The majority of competition, on the other hand, is focused on the outside world. Athletes compete against other athletes, and businesspeople compete against one other as well. Millions of individuals are just attempting to keep up with the overachieving Joneses.
I don't want to deflate your euphoria. Maybe I do, now that I think about it. Only one number one can exist. What are you if it's not you or your company?
Is a top ten or top 100 ranking sufficient? There are almost 50 million results for the term "greatness" on Google. We are fascinated with grandeur as a culture and as a species.
Here's the deal, and I'll be brutally honest with you. You may spend your whole life trying to achieve greatness, but it's a fool's errand. It's a rarefied atmosphere. What would be so wonderful about excellence attainable by the masses?
All of your hard work, anxiety, and tension may only lead to goodness or, if you're fortunate, above-averageness. Because, as I previously said, there is only one number one, regardless of how hard you work or how much passion and ambition you have.
Don't worry, I've got a solution for you. First, let me tell you a tale. My wife and I had been invited to a high tea party. This isn't something we see every day.
That was, in fact, my first high tea in my 54 years on this planet. It simply sounds nice, but it has nothing to do with the plot. What did was the tea discussion we were having.
We were discussing individuals we knew who were fascinating and fun to be around. What do you think? They weren't the super-achievers or the folks on a quest for greatness. No, we were discussing how much we admire "outsiders."
You see, the individuals we remember and find fascinating are all one-of-a-kind. The same can be said for the brands and businesses we like and follow. The greatest part about being unique is that we can all do it; in fact, we have already done so. There are no one-of-a-kind items; everything is unique.
Now, there's constructive "different" and non-productive "different," and I'll let you decide which is which. We may set ourselves distinct because of our productive differences. It's a much better and far more effective way to be noticed and heard than just being excellent or above-average.
In our misguided quest of grandeur, we lose what makes us unique. All of the time and effort we spend on that erroneous quest might be better spent refining our distinctions and telling our narrative.

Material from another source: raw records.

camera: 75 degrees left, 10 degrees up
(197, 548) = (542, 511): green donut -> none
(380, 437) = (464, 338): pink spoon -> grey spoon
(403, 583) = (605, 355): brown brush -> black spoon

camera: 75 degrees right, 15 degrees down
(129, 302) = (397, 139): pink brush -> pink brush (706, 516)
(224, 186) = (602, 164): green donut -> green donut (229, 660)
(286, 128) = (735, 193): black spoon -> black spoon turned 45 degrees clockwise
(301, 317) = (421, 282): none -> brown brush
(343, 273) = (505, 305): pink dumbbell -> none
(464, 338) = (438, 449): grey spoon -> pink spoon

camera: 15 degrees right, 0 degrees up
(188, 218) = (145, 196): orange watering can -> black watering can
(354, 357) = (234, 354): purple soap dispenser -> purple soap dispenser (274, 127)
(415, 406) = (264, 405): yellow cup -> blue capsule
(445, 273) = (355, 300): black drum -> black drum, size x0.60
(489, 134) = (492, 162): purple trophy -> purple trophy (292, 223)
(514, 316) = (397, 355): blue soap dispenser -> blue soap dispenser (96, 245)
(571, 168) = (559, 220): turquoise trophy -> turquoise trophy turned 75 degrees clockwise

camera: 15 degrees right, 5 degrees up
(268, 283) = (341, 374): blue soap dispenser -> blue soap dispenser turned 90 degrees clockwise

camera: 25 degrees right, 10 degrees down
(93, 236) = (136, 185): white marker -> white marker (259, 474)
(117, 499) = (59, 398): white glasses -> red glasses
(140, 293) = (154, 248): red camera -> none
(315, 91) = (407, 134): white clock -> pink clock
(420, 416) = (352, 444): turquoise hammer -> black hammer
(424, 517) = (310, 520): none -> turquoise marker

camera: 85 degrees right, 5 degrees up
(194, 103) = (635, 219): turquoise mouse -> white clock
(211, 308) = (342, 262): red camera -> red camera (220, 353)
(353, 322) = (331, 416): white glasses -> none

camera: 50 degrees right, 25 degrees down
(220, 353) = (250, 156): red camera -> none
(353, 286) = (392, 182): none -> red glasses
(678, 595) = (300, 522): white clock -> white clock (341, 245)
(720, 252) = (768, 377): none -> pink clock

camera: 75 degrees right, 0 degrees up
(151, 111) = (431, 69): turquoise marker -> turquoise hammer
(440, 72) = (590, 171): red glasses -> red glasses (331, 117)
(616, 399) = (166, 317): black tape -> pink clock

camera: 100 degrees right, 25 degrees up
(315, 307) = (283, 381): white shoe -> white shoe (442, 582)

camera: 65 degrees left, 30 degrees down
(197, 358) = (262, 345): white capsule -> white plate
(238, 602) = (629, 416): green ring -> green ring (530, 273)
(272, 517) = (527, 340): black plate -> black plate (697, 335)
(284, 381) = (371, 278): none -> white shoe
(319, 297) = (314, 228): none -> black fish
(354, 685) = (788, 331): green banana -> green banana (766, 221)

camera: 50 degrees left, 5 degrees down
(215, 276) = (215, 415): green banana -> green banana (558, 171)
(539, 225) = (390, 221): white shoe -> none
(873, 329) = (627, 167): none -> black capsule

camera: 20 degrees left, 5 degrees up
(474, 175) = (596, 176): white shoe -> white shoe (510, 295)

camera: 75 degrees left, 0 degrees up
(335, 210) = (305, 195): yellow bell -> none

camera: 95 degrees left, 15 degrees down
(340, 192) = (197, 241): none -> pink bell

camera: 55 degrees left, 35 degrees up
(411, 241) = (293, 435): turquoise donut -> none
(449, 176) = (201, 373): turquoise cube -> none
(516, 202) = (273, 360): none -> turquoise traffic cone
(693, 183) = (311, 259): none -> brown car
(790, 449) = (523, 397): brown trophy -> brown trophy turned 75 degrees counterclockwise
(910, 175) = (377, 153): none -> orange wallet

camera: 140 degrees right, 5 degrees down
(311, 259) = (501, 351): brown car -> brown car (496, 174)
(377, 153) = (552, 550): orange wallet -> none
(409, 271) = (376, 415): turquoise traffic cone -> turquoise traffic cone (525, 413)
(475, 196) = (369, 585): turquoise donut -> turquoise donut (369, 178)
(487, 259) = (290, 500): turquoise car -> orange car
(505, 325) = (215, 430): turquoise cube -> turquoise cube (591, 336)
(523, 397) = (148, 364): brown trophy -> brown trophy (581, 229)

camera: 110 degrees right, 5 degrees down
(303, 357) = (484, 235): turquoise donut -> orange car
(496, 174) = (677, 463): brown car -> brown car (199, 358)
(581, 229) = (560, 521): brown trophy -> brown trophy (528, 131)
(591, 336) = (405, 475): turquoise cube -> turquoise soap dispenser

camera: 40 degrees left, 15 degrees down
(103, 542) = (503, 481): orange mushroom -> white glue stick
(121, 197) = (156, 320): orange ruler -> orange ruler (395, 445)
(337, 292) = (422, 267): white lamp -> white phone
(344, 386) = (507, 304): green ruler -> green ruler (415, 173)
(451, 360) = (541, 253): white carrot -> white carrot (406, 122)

I am quite OK with the fact that I am not excellent. My mother may disagree, but that is the subject of a separate series of essays. While I am not perfect, I am distinct, one-of-a-kind, and original. I have a different perspective on the world, a different approach to issues, and a different way of connecting with others.
I wear it as a badge of pride and weave it into the stories I tell myself and others.
Take a break from the hamster wheel. Embrace what sets you apart as a person and as a business. Tell the rest of the world about it. At high tea, it will be about you, your brand, and your business. Those seeking goodness, above-averageness, and grandeur aren't really fascinating, believe me.